You are the mayor of SimCity. To lay out your various neighborhoods, however, you need to rotate falling colored blocks onto the grid (your city) by selecting where they go. Yep, similar to Tetris, you will move your colored block with your mouse, hold down the left button to accelerate the pace of the falling piece or click the right mouse button to rotate the piece around to better fit with other pieces.

The green pieces are for your residential neighborhoods, the blue pieces are for commercial areas and yellow is for the industrial sections of your city. Therefore you’ll want to keep the yellow with the yellow, green with the green, and so on.

Just as in the original SimCity you then need to build roads between these various zones so people can get around. You do this by clicking the Road tab and holding down the left mouse before dragging it along the path you want. Before you know it little cars will start vrooming along these roads. Make a mistake or need to demolish some decrepit buildings that pop up in your neighborhoods? No problem, you can use the Bulldoze option in the same way you used the road tab, but it’ll also cost you money from your pot.

When your puzzle meter fills up you can play a little mini puzzle game where you must rotate falling pieces on a small square grid. Once you fill in all the squares you will gain access to special buildings that pop up where the grid was.

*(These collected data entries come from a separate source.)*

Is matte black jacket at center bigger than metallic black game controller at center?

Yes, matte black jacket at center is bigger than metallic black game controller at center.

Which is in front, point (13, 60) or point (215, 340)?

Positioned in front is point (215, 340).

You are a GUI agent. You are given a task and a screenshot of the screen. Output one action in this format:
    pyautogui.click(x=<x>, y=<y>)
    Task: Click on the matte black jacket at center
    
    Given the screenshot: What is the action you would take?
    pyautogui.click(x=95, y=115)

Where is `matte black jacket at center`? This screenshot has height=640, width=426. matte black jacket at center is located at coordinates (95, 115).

Examples include public swimming pools, Japanese tea gardens, universities, museums and bog box stores – but each comes with positives (e.g. good for the economy) and negatives (e.g. causes traffic congestion near it).

SimCity fans will be pleased to know random disasters can also take place, which challenges you to fix quickly and move on with your progress. This might take form as natural disasters (such as tornadoes and earthquakes), thieves or rioters, virus epidemics and even alien UFOs who destroy some buildings in its path.

The main Story mode takes the players through 25 unique neighborhoods and many scenarios to tackle; the game also features about 200 unique buildings, many of which need to be unlocked by playing well. The secondary Creativity mode lets you build up your city from scratch, which you can then save and share with other online players if you like.

Much like The Sims, the upbeat music, colorful graphics and cute sound effects (such as a couple smooching at the drive-in movie theater) help make The Sims Carnival SnapCity an entertaining experience, but it’s the “sandbox” game-play that will keep you clicking away feverously as SimCity’s mayor, ensuring everything is moving along smoothly as you’re building your city and making money to afford the upgrades you want for your people.

Aside from a semi-steep learning curve and some minor control issues, such as having trouble paving roads where you want (because of the limiting grid as a canvas), the game proves quite gratifying – even 6 or 7 hours in when many other casual games begin to fade about that time. Let’s hope EA provides extra downloadable goodies such as new buildings or amusing city threats to keep the game fresh and fun for many months to come.